The differential display method was used to identify a novel barley gene, Lem1, expressed primarily in the outer organs (lemma and palea) that enclose developing florets and seeds. The promoter was isolated from a BAC genomic clone and used in a translational fusion with a green fluorescent protein gene (Gfp) to produce a transient expression vector. After particle bombardment, Gfp was expressed only in lemmas, paleas and awns of developing spikelets. Lem1 did not promote Gfp expression in vegetative leaves or in mature spikes, although expression of co-bombarded uidA (GUS) occurred under the regulation of a ubiquitin promoter. This reproduced the developmentally regulated pattern of mRNA accumulation.

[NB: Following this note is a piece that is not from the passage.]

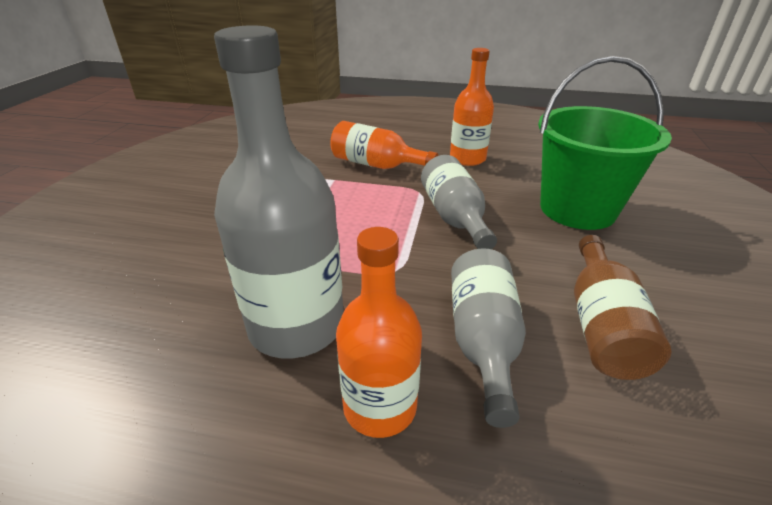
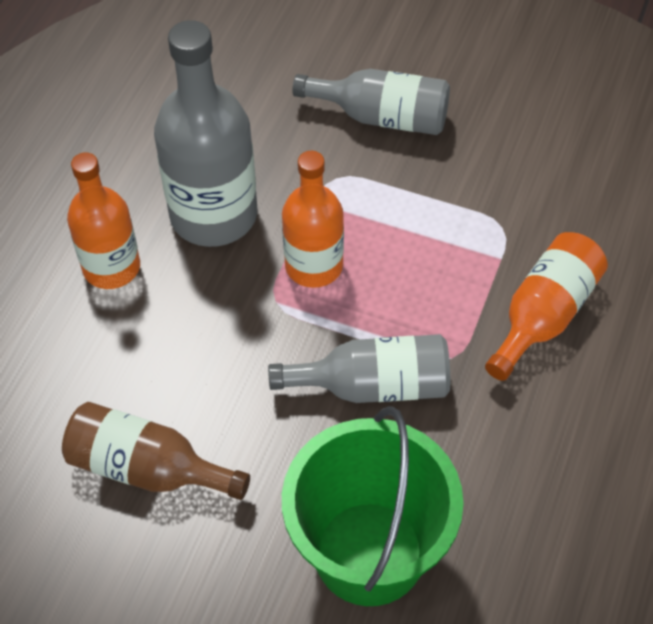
camera: 100 degrees right, 20 degrees up
(467, 159) = (557, 452): orange bottle -> orange bottle (314, 266)
(483, 341) = (156, 356): grey bottle -> grey bottle (382, 117)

Deletion studies showed that the promoter activity is confined to a cis element within 80 bp of the transcription start site. Upstream from this, the promoter contains putative auxin-, ethylene- and gibberellin-responsive elements or homologues. Lem1 was found to be a single intronless gene encoding an acidic 102 amino acid protein, possibly associated with membranes. In a two-rowed barley, Lem1 mRNA was absent in the lateral spikelets, which fail to develop, and present only in the developing median spikelets. This suggests that Lem1 may play a role in organ development.